The data:

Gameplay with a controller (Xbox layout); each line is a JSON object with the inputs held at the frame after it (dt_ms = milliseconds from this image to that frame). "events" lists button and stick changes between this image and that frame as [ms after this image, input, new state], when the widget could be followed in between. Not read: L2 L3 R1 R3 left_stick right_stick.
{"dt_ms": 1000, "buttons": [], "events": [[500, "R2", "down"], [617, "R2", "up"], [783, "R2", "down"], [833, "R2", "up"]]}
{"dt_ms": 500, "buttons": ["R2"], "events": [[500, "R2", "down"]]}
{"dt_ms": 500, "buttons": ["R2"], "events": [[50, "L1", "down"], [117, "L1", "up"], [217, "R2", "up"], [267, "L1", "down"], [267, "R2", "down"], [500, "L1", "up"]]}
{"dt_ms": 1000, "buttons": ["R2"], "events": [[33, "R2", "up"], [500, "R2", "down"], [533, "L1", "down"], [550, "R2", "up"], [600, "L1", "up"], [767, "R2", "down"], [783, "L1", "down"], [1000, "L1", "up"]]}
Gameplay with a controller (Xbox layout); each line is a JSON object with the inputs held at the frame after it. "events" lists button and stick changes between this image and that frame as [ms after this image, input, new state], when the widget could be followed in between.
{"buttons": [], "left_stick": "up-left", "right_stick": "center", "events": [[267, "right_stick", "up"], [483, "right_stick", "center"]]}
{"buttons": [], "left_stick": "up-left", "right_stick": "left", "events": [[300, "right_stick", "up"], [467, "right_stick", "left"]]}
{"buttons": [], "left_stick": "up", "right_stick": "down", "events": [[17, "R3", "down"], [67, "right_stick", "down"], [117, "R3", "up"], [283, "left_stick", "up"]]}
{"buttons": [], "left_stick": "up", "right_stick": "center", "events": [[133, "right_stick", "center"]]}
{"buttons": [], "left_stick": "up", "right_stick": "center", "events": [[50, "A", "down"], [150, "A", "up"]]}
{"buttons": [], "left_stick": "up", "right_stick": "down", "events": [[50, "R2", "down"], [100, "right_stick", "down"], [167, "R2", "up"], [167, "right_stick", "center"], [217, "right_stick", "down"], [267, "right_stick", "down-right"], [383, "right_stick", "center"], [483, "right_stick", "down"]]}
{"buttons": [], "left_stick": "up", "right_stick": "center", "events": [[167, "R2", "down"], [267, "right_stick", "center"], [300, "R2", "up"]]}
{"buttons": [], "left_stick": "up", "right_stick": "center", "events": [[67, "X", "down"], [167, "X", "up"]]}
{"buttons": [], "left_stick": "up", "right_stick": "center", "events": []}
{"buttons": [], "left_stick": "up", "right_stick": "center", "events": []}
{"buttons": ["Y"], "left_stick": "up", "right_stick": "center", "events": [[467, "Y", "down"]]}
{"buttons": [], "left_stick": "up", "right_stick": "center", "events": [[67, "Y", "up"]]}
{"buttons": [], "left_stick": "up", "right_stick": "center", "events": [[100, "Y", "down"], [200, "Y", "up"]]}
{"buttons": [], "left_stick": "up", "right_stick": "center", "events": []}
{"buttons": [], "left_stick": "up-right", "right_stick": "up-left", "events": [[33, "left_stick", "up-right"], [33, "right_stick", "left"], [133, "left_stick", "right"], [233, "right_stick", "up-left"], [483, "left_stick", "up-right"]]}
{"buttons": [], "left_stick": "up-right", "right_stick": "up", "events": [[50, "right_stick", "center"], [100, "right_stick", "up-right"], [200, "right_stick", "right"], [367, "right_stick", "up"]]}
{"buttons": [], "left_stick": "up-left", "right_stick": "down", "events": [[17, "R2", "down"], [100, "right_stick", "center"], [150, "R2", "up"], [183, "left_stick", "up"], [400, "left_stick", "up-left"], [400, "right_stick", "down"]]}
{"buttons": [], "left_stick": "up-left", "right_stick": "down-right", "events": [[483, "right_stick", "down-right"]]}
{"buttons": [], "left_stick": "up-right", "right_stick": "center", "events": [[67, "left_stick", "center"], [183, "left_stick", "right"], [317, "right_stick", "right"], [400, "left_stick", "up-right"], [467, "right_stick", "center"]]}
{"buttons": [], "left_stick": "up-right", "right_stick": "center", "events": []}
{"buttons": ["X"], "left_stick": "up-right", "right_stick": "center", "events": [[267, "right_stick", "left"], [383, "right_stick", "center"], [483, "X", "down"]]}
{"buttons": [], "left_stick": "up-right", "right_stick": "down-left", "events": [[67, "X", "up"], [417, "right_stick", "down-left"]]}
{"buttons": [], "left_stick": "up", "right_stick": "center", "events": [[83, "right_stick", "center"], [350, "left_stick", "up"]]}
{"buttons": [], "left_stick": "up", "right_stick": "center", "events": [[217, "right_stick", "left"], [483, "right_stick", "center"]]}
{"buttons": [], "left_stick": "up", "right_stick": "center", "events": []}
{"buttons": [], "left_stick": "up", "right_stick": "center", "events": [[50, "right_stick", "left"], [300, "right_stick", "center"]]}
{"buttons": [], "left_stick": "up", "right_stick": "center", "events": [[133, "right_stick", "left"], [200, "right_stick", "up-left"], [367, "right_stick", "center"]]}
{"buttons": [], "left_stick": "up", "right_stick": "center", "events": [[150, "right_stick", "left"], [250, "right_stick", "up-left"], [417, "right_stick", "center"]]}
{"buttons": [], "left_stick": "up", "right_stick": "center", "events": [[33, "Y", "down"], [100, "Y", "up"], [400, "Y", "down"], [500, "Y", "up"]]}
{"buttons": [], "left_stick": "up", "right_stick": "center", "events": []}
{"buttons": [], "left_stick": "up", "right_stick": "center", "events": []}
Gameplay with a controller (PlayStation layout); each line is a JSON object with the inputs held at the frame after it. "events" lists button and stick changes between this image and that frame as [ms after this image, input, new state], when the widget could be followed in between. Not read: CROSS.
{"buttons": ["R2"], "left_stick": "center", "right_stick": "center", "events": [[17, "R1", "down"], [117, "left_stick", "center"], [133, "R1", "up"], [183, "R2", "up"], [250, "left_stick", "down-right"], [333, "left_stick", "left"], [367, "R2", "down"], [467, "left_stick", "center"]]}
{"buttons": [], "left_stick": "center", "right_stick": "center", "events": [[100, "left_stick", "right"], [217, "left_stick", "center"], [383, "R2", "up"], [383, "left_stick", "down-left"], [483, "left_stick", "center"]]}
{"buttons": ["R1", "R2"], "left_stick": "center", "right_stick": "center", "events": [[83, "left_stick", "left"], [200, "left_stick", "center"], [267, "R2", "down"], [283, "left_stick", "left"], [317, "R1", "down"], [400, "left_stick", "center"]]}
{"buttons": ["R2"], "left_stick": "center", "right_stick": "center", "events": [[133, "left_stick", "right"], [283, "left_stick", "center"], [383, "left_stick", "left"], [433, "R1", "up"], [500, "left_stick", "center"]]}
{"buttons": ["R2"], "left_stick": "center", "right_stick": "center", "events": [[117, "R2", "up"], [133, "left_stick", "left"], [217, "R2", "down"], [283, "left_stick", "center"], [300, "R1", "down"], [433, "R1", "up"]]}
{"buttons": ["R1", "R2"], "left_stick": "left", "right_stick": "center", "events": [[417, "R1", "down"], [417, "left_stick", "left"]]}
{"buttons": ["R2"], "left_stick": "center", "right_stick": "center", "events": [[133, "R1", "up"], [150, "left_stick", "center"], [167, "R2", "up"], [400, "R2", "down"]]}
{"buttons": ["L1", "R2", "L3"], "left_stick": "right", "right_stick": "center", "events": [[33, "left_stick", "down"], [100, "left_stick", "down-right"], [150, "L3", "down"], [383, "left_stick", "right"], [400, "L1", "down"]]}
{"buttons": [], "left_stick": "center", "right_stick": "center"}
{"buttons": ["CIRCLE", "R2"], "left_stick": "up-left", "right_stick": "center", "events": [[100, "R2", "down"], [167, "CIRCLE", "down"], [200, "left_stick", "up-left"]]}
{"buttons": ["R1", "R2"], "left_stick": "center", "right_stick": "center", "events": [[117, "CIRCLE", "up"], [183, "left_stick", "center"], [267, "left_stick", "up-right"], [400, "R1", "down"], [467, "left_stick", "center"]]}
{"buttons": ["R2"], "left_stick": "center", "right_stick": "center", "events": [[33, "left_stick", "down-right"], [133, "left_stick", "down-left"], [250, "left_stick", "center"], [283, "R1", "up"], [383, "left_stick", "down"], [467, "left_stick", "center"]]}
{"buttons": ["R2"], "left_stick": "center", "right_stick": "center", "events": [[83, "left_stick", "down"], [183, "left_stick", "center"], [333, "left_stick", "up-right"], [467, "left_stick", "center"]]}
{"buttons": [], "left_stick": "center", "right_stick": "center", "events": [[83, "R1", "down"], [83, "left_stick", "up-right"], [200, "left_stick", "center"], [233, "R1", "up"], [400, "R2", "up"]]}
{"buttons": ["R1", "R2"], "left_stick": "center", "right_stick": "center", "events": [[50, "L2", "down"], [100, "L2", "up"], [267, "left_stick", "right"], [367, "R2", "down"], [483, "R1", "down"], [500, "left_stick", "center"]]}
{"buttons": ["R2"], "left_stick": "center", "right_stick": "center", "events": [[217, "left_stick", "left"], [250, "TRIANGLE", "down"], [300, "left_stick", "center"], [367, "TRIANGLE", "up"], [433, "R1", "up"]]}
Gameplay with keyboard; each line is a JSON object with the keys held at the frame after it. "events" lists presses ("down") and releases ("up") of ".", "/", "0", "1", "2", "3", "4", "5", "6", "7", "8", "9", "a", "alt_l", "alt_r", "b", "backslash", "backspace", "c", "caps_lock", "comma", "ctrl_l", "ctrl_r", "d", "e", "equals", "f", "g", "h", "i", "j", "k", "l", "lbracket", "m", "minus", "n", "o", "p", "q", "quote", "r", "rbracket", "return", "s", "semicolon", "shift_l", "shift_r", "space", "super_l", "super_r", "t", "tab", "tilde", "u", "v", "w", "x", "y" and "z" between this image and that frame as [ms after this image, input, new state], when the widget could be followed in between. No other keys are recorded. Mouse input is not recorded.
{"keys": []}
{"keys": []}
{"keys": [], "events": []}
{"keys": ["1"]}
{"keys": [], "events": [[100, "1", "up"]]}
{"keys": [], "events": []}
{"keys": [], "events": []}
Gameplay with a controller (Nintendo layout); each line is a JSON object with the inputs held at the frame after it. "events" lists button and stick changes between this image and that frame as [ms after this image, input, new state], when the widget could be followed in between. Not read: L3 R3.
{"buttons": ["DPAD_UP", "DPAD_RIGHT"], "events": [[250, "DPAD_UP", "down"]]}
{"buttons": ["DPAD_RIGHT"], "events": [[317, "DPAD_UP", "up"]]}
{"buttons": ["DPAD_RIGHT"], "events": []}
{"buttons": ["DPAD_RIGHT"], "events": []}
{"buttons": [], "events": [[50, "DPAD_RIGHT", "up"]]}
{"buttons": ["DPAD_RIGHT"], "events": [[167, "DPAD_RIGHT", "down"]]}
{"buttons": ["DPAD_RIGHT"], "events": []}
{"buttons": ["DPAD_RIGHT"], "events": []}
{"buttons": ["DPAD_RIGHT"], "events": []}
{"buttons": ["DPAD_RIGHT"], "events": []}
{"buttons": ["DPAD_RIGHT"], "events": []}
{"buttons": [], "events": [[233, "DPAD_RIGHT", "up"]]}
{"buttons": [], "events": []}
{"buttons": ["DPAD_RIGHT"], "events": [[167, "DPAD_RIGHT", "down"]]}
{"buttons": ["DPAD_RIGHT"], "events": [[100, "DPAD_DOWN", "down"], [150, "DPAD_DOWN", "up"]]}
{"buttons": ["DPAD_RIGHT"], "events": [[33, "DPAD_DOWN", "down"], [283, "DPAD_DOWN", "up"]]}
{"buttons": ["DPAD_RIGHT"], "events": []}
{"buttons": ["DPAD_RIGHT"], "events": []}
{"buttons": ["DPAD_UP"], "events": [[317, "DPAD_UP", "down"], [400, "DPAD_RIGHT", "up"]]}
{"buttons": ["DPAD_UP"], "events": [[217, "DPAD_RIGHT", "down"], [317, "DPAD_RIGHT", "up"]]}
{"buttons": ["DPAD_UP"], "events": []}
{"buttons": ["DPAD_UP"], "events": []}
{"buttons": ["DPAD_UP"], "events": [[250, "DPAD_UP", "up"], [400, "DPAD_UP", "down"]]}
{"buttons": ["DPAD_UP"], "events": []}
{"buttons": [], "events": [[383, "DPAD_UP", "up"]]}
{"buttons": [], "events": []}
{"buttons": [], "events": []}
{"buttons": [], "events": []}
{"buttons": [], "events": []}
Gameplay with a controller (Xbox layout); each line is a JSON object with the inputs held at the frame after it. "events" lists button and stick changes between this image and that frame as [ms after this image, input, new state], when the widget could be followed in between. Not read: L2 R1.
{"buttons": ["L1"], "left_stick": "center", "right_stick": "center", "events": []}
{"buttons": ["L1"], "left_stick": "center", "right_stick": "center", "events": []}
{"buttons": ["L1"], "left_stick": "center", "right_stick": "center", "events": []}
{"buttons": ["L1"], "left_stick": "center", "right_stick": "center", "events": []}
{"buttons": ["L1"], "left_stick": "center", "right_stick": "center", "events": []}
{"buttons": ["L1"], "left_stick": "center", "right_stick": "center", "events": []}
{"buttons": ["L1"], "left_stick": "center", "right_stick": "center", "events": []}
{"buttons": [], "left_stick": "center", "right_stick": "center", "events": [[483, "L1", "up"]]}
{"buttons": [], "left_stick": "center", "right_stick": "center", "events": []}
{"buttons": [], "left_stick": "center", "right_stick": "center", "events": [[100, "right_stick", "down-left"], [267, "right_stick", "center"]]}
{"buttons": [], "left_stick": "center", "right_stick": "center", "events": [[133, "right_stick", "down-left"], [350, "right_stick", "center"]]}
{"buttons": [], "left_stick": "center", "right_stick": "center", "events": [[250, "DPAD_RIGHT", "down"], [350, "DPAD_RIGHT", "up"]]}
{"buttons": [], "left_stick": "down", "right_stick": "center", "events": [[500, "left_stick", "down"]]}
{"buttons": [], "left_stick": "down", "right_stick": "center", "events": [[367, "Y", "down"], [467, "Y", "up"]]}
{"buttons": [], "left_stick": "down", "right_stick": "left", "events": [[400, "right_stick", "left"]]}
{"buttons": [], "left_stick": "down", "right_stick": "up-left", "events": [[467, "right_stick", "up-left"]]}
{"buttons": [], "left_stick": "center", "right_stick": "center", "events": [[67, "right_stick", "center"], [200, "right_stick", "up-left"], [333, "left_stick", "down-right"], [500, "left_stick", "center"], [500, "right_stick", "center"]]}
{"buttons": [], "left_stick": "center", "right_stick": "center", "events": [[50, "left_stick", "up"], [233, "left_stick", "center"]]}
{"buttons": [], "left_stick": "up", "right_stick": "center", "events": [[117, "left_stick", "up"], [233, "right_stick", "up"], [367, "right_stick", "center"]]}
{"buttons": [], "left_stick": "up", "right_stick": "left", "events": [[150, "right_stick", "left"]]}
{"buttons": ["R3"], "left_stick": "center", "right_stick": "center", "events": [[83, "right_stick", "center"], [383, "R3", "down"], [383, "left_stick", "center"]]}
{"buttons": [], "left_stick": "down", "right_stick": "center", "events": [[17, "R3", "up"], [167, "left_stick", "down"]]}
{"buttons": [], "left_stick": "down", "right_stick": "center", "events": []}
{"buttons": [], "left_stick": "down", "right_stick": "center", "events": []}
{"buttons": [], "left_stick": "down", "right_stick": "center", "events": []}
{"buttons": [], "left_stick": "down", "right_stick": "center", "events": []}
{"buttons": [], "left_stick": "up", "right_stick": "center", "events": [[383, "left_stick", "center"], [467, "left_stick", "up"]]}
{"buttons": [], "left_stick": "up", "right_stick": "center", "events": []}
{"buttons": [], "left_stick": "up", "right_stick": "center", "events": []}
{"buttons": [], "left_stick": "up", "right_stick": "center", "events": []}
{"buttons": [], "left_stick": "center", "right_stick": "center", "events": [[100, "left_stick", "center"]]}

Work item: Each line of the listing that includes the word "CIRCLE" should be copied out.

Final answer:
{"buttons": ["CIRCLE", "R2"], "left_stick": "up-left", "right_stick": "center", "events": [[100, "R2", "down"], [167, "CIRCLE", "down"], [200, "left_stick", "up-left"]]}
{"buttons": ["R1", "R2"], "left_stick": "center", "right_stick": "center", "events": [[117, "CIRCLE", "up"], [183, "left_stick", "center"], [267, "left_stick", "up-right"], [400, "R1", "down"], [467, "left_stick", "center"]]}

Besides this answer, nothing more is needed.